Visit Emmas blog at www.EmmasHopeBook.com
A year ago tomorrow, when I began this blog, we had just returned from Costa Rica where we took Emma for her first stem cell treatment. We were filled with anticipation, fear and excitement, alternating between fantasies of miraculous recovery and tremendous uncertainty and worry. Like most things in life, we could not predict what the future would hold. We could not know that a year later we would be where we are now, that Emma would be where she now is.

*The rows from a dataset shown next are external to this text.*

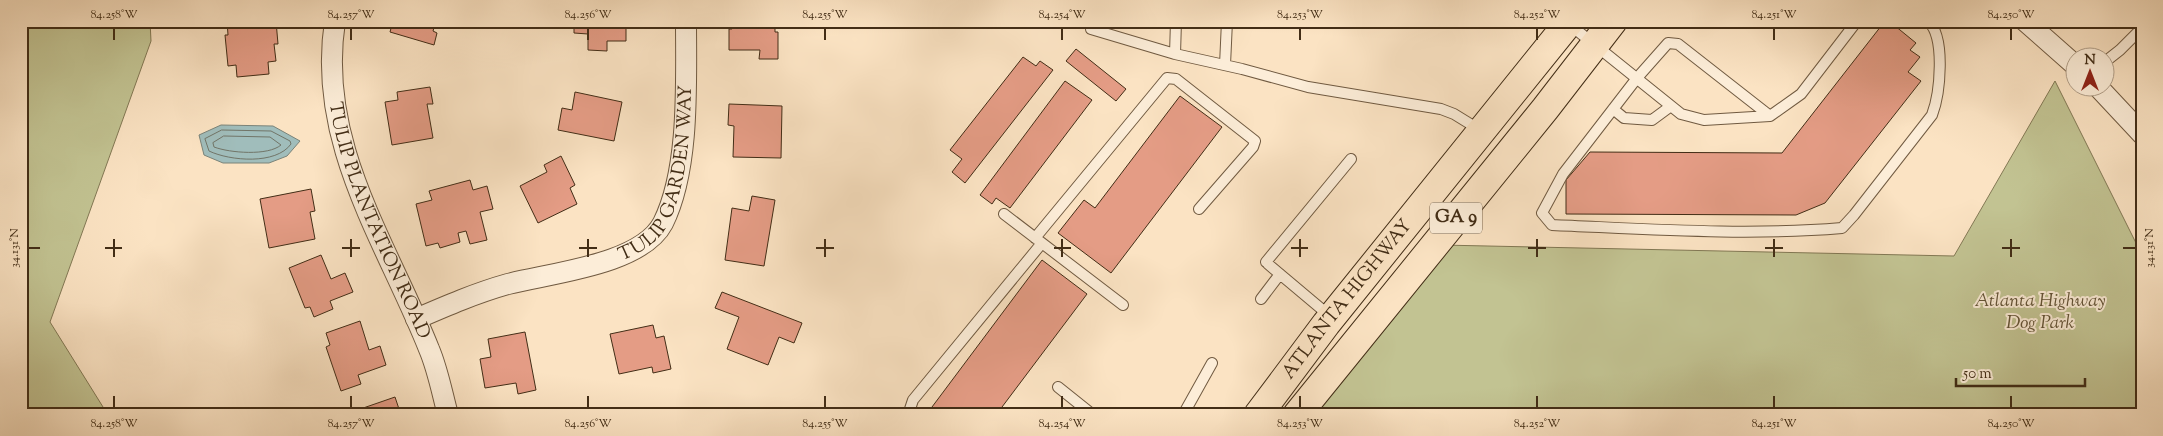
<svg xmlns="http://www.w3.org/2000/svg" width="2163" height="436" font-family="'Sorts Mill Goudy',serif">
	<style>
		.green { fill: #c2c392; stroke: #827854 }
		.water { fill: #a0bdbb; stroke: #7a8379 }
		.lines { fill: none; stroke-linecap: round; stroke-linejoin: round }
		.shore { stroke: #717568; stroke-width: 1 }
		.building { fill: #e49c85; stroke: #422d16 }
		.service-casing { stroke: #705a41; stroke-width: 12 }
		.minor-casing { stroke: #705a41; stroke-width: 22 }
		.primary-casing { stroke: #422d16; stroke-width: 30 }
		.service { stroke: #fcedd8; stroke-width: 10 }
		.minor { stroke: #fcedd8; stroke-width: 20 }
		.primary { stroke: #fbe3c3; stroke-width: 28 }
		.ticks { fill: none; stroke: #422d16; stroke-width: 2 }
		.labels { text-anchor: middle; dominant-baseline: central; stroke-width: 4; stroke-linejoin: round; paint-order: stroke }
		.shield { fill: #fcedd8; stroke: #7a6750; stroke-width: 1 }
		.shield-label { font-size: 18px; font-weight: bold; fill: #422d16 }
		.street-label { font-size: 19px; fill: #422d16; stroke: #fcedd8 }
		.park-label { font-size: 19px; font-style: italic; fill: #625235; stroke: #fcedd8 }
		.neatline { fill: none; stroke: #422d16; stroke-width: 2 }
		.ticks-label { font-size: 12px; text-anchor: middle; fill: #422d16 }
	</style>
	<rect width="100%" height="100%" fill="#fbe3c3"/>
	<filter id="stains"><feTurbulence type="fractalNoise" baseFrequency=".004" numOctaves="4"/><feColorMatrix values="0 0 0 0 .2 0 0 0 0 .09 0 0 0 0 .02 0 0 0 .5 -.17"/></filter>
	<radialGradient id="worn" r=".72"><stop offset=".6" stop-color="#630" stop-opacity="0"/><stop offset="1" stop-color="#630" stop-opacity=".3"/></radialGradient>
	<path class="green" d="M 21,21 L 150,21 L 151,41 L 50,322 L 108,415 L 21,415 Z
		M 2055,81 L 2142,255 L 2142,415 L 1307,415 L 1441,245 L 1954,256 Z"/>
	<path class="water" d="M 221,125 L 273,126 L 300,141 L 287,156 L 269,163 L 223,163 L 204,155 L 199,135 Z"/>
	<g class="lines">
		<path class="shore" d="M 222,130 L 271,131 L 290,141 L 291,144 C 276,165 230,161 209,151 L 205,139 Z
			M 224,136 L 270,137 L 281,145 C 268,156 230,153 214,147 L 213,143 Z"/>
	</g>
	<path class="building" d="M 227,21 L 245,21 L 245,24 L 276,21 L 278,44 L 274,44 L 276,61 L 268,62 L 269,74 L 237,77 L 236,65 L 228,66 L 225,35 L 228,35 Z
		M 393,21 L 436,21 L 433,31 L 437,33 L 434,45 L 390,32 Z
		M 574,21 L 626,23 L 626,41 L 607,41 L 607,51 L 588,50 L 588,34 L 574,33 Z
		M 732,21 L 775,21 L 775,32 L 778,32 L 778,59 L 759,59 L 760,50 L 729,50 L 729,29 L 732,29 Z
		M 1885,21 L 1889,21 L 1916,43 L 1910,50 L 1920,57 L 1908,72 L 1921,81 L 1825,203 L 1796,215 L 1566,214 L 1566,180 L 1590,152 L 1782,153 Z
		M 1076,49 L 1126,89 L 1116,101 L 1066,61 Z
		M 1023,57 L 1036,66 L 1040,61 L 1053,70 L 965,183 L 952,172 L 962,159 L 950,150 Z
		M 1065,81 L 1092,100 L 1010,208 L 996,198 L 992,204 L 980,195 Z
		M 430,87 L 433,104 L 427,104 L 433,138 L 392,145 L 385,102 L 398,100 L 397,92 Z
		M 575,92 L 622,102 L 614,141 L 558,130 L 562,108 L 572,110 Z
		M 1180,96 L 1222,127 L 1111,273 L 1058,233 L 1084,200 L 1095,208 Z
		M 729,104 L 782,106 L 781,158 L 733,157 L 734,126 L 728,125 Z
		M 561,156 L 575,185 L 570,188 L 577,204 L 538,223 L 520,186 L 547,172 L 544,165 Z
		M 470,180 L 473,190 L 487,186 L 493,209 L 480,212 L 487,240 L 470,244 L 466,231 L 458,233 L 460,242 L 440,248 L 438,243 L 426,246 L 416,204 L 432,200 L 429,191 Z
		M 311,189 L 315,211 L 310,212 L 315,239 L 269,248 L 260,199 Z
		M 752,196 L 775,200 L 764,266 L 725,260 L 732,208 L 749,211 Z
		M 321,255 L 331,279 L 345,273 L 353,292 L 330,301 L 333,309 L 314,317 L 310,307 L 305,308 L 289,268 Z
		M 1042,260 L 1087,294 L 996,415 L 926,415 Z
		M 722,292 L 802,323 L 794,343 L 779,337 L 768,365 L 727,349 L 739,317 L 715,308 Z
		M 360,321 L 369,350 L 380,346 L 386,365 L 358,375 L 361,384 L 341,391 L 326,347 L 330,345 L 326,333 Z
		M 653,325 L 656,338 L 664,336 L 671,369 L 653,373 L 652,367 L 619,374 L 610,334 Z
		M 525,332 L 536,390 L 518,394 L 516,383 L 485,388 L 480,359 L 491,357 L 488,339 Z
		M 395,397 L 401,415 L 343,415 Z"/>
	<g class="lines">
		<defs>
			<path id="service" d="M 1091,21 L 1091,29 L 1175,54 L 1242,69 L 1308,87 L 1441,109 L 1454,114 L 1480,130
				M 1569,24 L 1681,114 L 1704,120 L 1770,116 L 1801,94 L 1857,21
				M 1175,54 L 1176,21
				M 2106,61 L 2120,50 L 2142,28
				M 1225,65 L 1227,21
				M 1613,109 L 1624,118 L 1652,120 L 1671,106
				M 1770,116 L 1678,44 L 1668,43 L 1637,78 L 1563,174 L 1542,213 L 1552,225 C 1648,229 1746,236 1842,228 L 1854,215 L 1932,115 C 1940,94 1946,37 1928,21
				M 1004,214 L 1123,305
				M 1035,238 L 1167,78 L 1176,79 L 1255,141 L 1253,147 L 1199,209
				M 1266,262 L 1351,159
				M 1268,264 L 1331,317
				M 1261,299 L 1280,274
				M 1058,387 L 1093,415
				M 908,415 L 913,400 L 1042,243
				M 1183,415 L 1212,363"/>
			<g id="minor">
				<path id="s1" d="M 335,21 C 316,143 386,241 429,349 C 438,370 442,393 448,415"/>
				<path d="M 2025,21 L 2076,66"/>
				<path d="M 2099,88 L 2142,134"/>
				<path id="s2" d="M 416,319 C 446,306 476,293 508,284 C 550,273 641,265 663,223 C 690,169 686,82 686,21"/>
			</g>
			<g id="primary">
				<path id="s3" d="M 1258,415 L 1326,324 L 1570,21"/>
				<path d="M 1297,415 L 1545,109 L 1613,21"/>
			</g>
		</defs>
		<use href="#service" class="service-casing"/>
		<use href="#minor" class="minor-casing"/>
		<use href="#primary" class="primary-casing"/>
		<use href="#service" class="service"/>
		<use href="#minor" class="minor"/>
		<use href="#primary" class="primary"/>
	</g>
	<path class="ticks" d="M 114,28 L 114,40M 351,28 L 351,40M 588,28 L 588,40M 825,28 L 825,40M 1062,28 L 1062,40M 1300,28 L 1300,40M 1537,28 L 1537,40M 1774,28 L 1774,40M 2011,28 L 2011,40M 114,239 L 114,257M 351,239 L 351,257M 588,239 L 588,257M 825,239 L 825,257M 1062,239 L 1062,257M 1300,239 L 1300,257M 1537,239 L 1537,257M 1774,239 L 1774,257M 2011,239 L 2011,257M 28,248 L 40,248M 105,248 L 122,248M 342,248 L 360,248M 579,248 L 597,248M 816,248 L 834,248M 1054,248 L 1071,248M 1291,248 L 1308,248M 1528,248 L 1546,248M 1765,248 L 1783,248M 2002,248 L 2020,248M 2123,248 L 2136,248M 114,396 L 114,408M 351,396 L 351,408M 588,396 L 588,408M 825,396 L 825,408M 1062,396 L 1062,408M 1300,396 L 1300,408M 1537,396 L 1537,408M 1774,396 L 1774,408M 2011,396 L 2011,408"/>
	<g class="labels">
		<rect class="shield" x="1430" y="202.5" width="52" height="31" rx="4"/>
		<g class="shield-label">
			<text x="1456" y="218">GA 9</text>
		</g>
		<g class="street-label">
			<text stroke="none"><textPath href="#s2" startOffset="312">TULIP GARDEN WAY</textPath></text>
			<text stroke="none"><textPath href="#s1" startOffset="208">TULIP PLANTATION ROAD</textPath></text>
			<text stroke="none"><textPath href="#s3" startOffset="146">ATLANTA HIGHWAY</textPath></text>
		</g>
		<g class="park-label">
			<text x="2040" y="301">Atlanta Highway<tspan x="2040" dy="22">Dog Park</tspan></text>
		</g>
	</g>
	<rect width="2163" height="436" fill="none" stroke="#fbe3c3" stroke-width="55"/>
	<g transform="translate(2090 72)"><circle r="24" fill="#fcedd8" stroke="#b2a08a"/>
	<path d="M0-4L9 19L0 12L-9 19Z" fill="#8f2418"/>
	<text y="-8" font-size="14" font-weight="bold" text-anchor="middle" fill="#422d16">N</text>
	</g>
	<path d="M1956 378v8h129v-8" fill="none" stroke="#422d16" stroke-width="2.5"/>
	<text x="1963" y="378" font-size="15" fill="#422d16" stroke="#fcedd8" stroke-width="4" paint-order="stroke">50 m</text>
	<rect x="28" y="28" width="2108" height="380" class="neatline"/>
	<g class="ticks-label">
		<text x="114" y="18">84.258°W</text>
		<text x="351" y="18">84.257°W</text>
		<text x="588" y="18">84.256°W</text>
		<text x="825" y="18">84.255°W</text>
		<text x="1062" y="18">84.254°W</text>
		<text x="1300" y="18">84.253°W</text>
		<text x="1537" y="18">84.252°W</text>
		<text x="1774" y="18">84.251°W</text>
		<text x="2011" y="18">84.250°W</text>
		<text transform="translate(14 248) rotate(-90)" y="4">34.131°N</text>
		<text transform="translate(2149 248) rotate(-90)" y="4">34.131°N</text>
		<text x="114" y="427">84.258°W</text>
		<text x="351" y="427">84.257°W</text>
		<text x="588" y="427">84.256°W</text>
		<text x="825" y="427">84.255°W</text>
		<text x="1062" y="427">84.254°W</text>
		<text x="1300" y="427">84.253°W</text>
		<text x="1537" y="427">84.252°W</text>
		<text x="1774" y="427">84.251°W</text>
		<text x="2011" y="427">84.250°W</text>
	</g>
	<rect width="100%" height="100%" filter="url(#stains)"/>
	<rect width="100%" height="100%" fill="url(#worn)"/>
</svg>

So a quick review… Emma has hit so many milestones in the past year it is difficult to say one is more significant than another. My immediate thought was the most important thing in the past year has been that Emma is learning to read and write (more on that later) and while that is certainly an incredible achievement, when I consider that she is also completely toilet trained, even during the night, that too seems equally significant. I know of families with autistic children – now in their teens – who wear a diaper to bed, with no end in sight. The endless changing of sheets each morning is something I am grateful not to be confronted with. In addition, Emma use to wake up in the middle of the night, often more than once, leaving all of us exhausted to the point of hallucinating. Until we had Emma I had never known exhaustion such as that – to be woken and kept up for hours at a time, only to then face a full day of work where you must function, make decisions and not fall asleep during meetings, is nothing short of surreal. Emma rarely wakes us these days, though she did keep her brother up last night. Poor Nic was showing all the signs of exhaustion we have come to know so well. We will speak with Emma, (which is another milestone) and remind her that she cannot do this.
Emma is speaking in longer, more coherent and increasingly complex sentences. She is expressing herself in more sophisticated ways and is showing genuine empathy for others. She is also initiating more. She has formed friendships with specific children at her school, requests to see her cousins, is clearly upset when told they are not available to come over. Emma seeks out our company, often requesting that one of us join her in her room to watch a movie with her on her computer or play specific games with her. While staying in Aspen with my mother, Emma approached her Granma and said, “Granma can’t snap her fingers. Granma hurt.” She then gently patted my mother’s arthritic fingers.
“No my fingers can’t do that any more,” my mother said, showing Emma her arthritic fingers.
Emma stared at them for a moment and then reached over and tried to snap them. We heard my mother’s knuckles crack as Emma did her best to assist in helping my mother snap her fingers.
“Oh no!” I said, looking over at my mother with concern. ”Are you alright?”
My mother was laughing so hard she couldn’t speak and simply nodded her head. Emma looked on with a grin, trying over and over again to snap her Granma’s fingers. It was a wonderful moment between my mother, whose knuckles kept cracking, much to Emma’s delight and Emma.
The next morning my mother entered the kitchen and said, “Good morning Emmy!”
To which Emma responded, “Good morning Grammy!”
To date we have taken Emma to Central America for stem cell treatments three times now. We have not decided whether we will return for a fourth treatment in the next few months until we have some blood work done to measure her cytokines.
Yesterday as I worked with Emma on her literacy program I handed Emma an index card which said, “the man”. I had laid out a toy plane, a truck, a man and a kid on the table. I handed Emma the index card and said, “Give me this one.”
Without hesitation Emma picked up the toy man and handed him to me. These are the moments, moments I could not allow myself to wish for a year ago, that take my breath away.
Emma is progressing beyond my wildest dreams.